[Data items]
++++++++

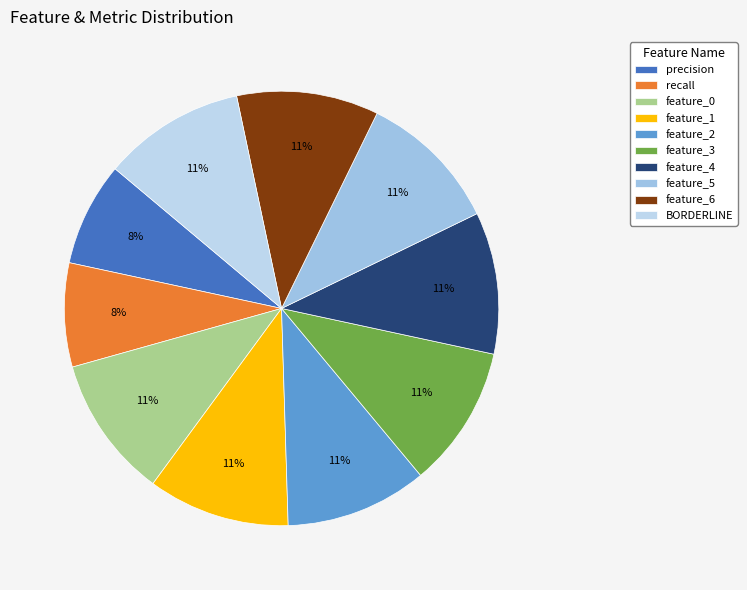

Count the number of slices in the pie.

10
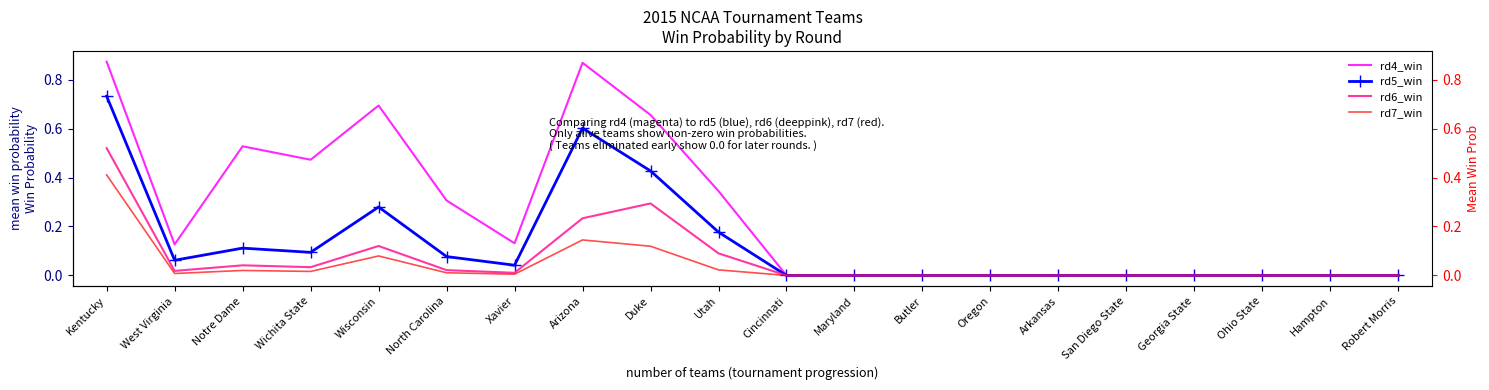

True or false: rd4_win and rd7_win cross at least once.

False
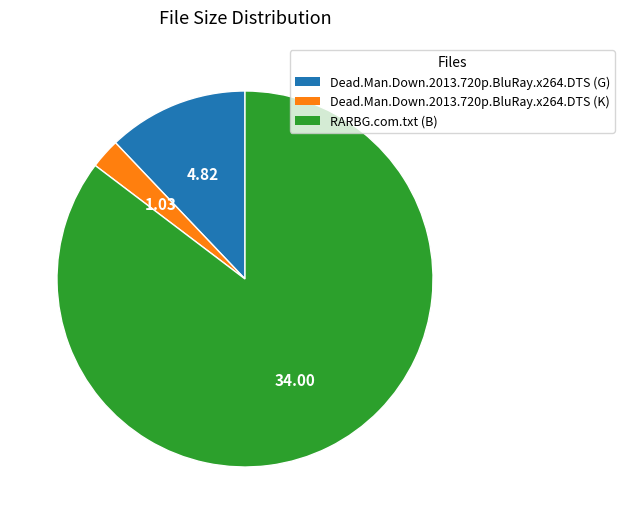

How many slices are in this pie chart?

3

++++++++

→ The task: Write out the listing again, swapping every "slices" for "wedges" and keeping everything else the same. Leave out the pictures.

→ Exercise answer:
Count the number of wedges in the pie.

10

True or false: rd4_win and rd7_win cross at least once.

False

How many wedges are in this pie chart?

3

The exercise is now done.